_The records:_
★ ★ ★ ★ ★

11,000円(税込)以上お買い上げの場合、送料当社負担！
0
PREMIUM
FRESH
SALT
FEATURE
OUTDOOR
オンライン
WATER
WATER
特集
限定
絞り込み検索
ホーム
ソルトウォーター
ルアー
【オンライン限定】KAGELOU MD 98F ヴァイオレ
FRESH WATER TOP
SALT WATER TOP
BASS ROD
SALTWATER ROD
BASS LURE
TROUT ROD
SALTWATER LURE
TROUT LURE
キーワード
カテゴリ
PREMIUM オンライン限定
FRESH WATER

★ ★ ★ ★ ★

_Exercise description:_
Look through the entries for the string "LURE". Every line that has it belongs in the answer.

_Task solution:_
BASS LURE
SALTWATER LURE
TROUT LURE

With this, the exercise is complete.